-- Attività da svolgere --
**a)** Nel brano sui luoghi comuni del Medioevo, chi ha inventato il personaggio di Alberto da Giussano?
**b)** Scrivi il seguito del brano sui luoghi comuni del Medioevo, riprendendo subito dopo la sua ultima frase.

-- Brano --
Tuttavia le “accuse” più denigratorie – a colpi di “anni bui” e atrocità varie – hanno sempre grande audience: sono quelle ereditate da umanisti rinascimentali, illuministi settecenteschi o romantici ottocenteschi e persino da certa cinematografia novecentesca; poi sono state ricicciate all’ennesima potenza dall’avvento di tv e web. Oggi sono raccontate, in aggiunta, un sacco di falsità. Così bisogna ricordare che nel Medioevo cristiano europeo non ci sono stati lo ius primae noctis (né allora né dopo), la caccia alle streghe (semmai iniziata in epoca moderna e durata fino alle fine del Settecento), la paura dell’anno Mille come data della fine del mondo (chi viveva nel Mille non sapeva di… viverci, quindi non si poneva il problema), il Santo Graal (una leggenda, nata dal Perceval, poema scritto su commissione da Chrétien de Troyes tra il 1175 e il 1190) o il “leghista” Alberto da Giussano (personaggio inventato oltre un secolo dopo le sue presunte imprese dal frate Galvano Fiamma, vissuto nel Trecento, cappellano alla corte di Galeazzo Visconti) e altre amenità.

Comunque, contro l’opera di disinformazione va segnalata, nel nostro Paese, la lunga battaglia di storici come Giuseppe Sergi, Antonio Brusa, Tommaso Di Carpegna Falconieri e Raffaele Licinio. Forse bisognerebbe dare retta al medievista bolognese Massimo Montanari che – aprendo un convegno intitolato Medioevo e luoghi comuni – non ha usato giri di parole per affrontare il nocciolo della questione: gli stereotipi e le false immagini connessi all’idea stessa di quell’età storica sono così “veri” che la coerenza storiografica dovrebbe imporre una soluzione paradossale: «Eliminare il Medioevo dal nostro vocabolario sarebbe una soluzione radicale e forse traumatica – ha detto Montanari – ma personalmente la riterrei una conquista intellettuale». Perché, secondo lo storico, 500 anni fa venne provocato un trauma nella percezione del passato che dura tuttora.

-- Materiale fornito --
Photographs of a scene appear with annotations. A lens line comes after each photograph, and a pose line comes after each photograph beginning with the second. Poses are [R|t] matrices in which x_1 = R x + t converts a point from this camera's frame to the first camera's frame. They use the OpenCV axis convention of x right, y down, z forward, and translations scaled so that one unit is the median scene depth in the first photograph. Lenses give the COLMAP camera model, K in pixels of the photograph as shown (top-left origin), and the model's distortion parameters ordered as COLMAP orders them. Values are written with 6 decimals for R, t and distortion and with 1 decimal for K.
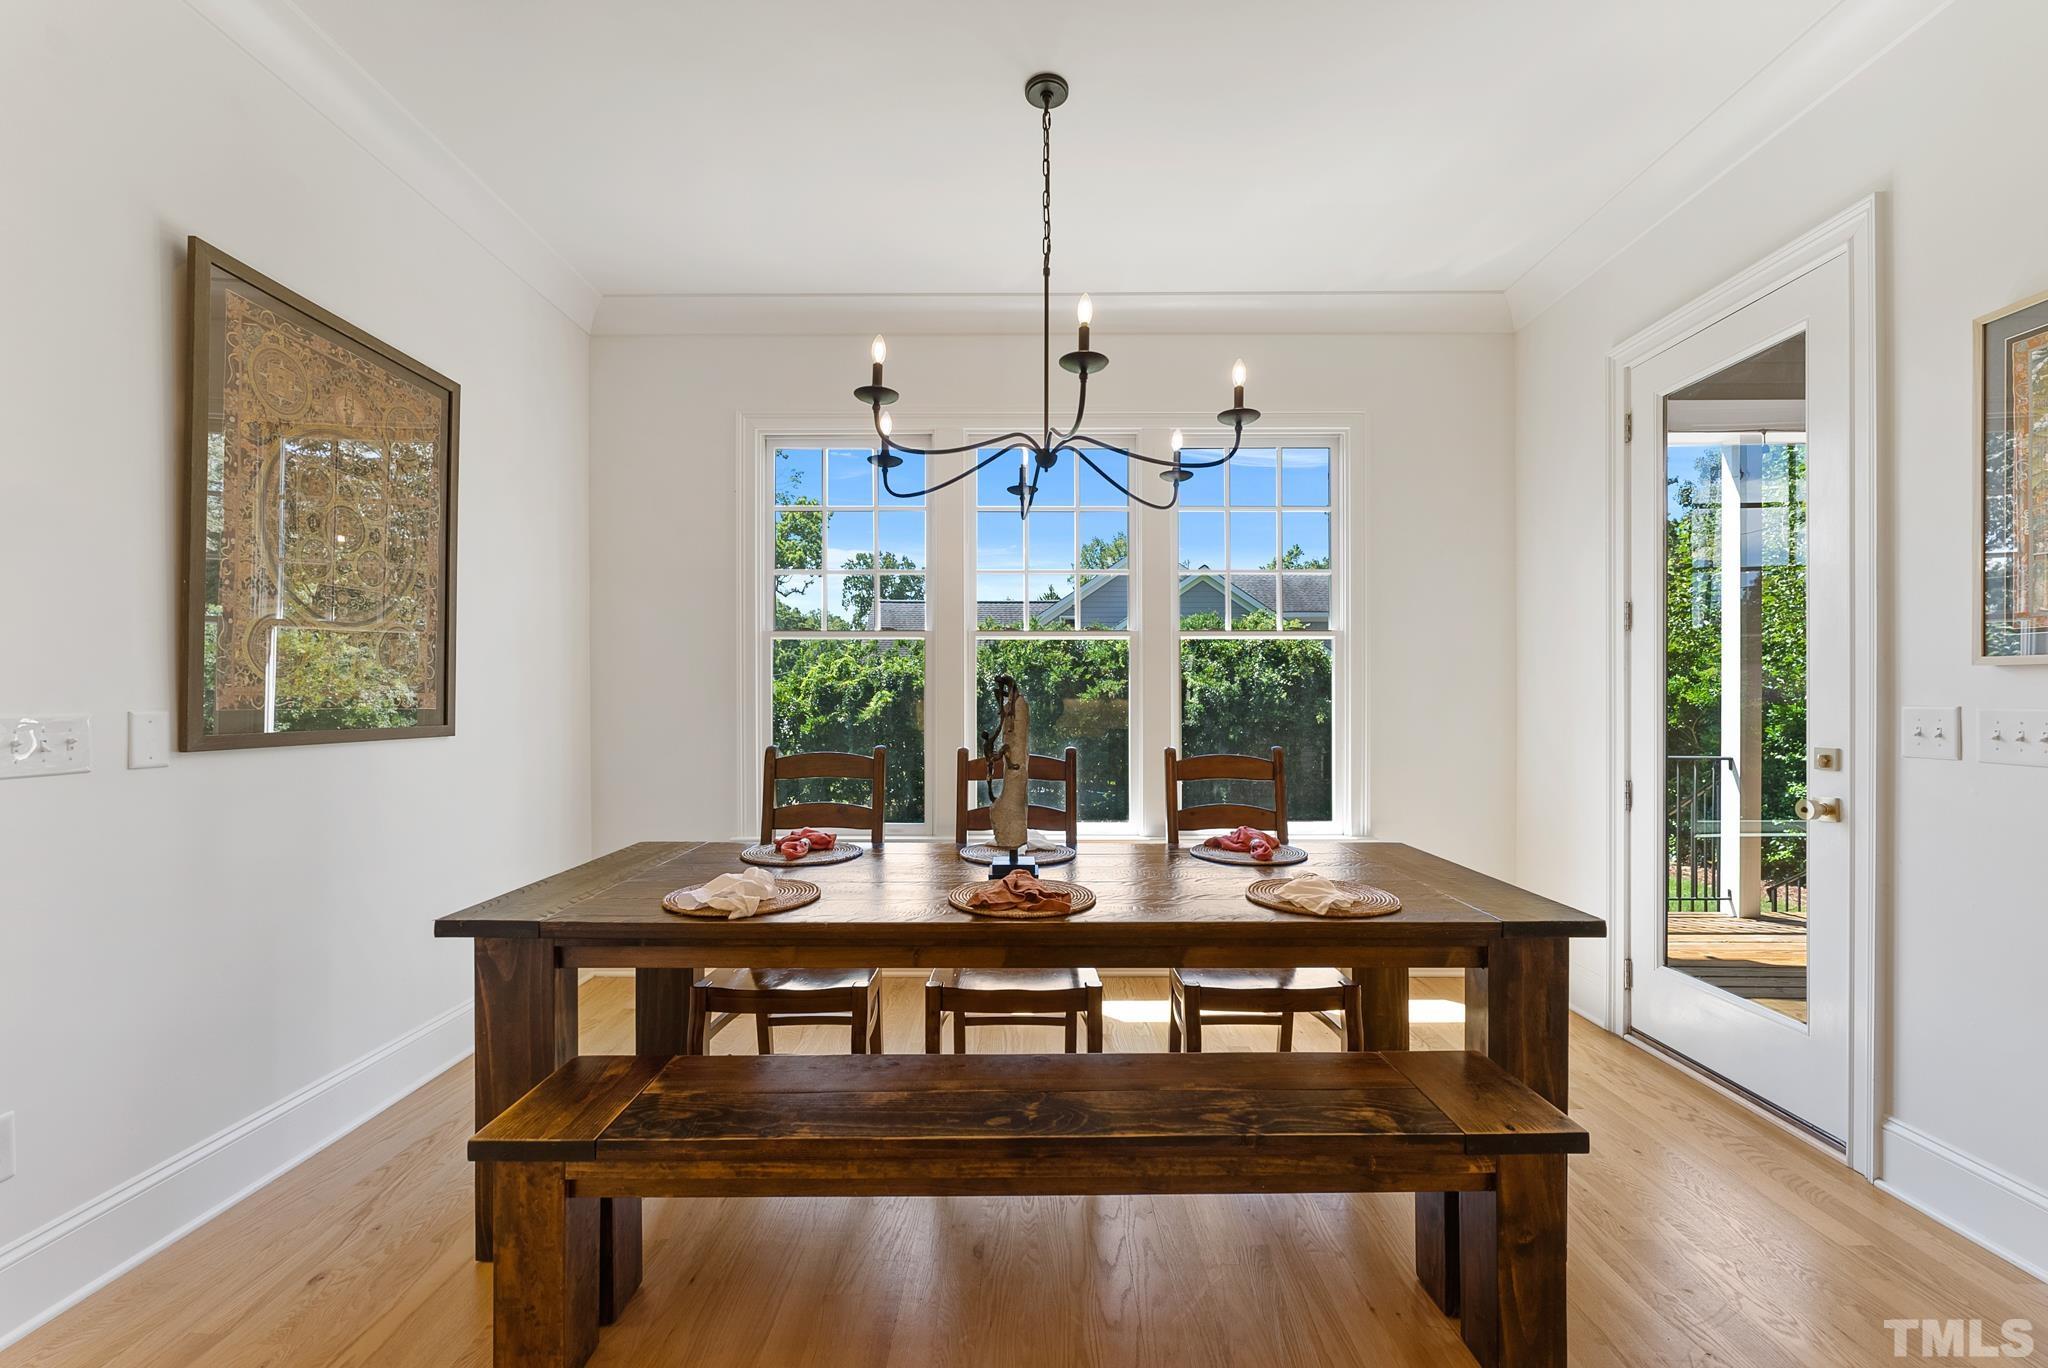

-- Risposte per attività --
**a)** Il frate Galvano Fiamma, vissuto nel Trecento e cappellano alla corte di Galeazzo Visconti.

**b)**
Il problema oggi consiste nel fatto che stanno esagerando soprattutto i politici e i giornalisti, perché puntano il piede sull’acceleratore della superficialità: spesso gli uni contro gli altri armati, appaiono alleati nella semplificazione e nella ricerca di frasi fatte buone per tutte le stagioni. Risultato: viene maltrattato così tanto il nostro passato da produrre effetti deleteri sul nostro presente, a colpi di “secoli bui”, “nuovi barbari”, “scontri di civiltà” e “cacce alle streghe”: termini non di rado usati come mazze da baseball per segnare nuovi pregiudizi e nuove divisioni. Come se – tra lager, razzismi, stermini, pulizie etniche, guerre mondiali, bombe nucleari e altre atrocità – non fossimo noi contemporanei i veri mostri: roba da far accapponare la pelle a qualsiasi nostro antenato “medievale”.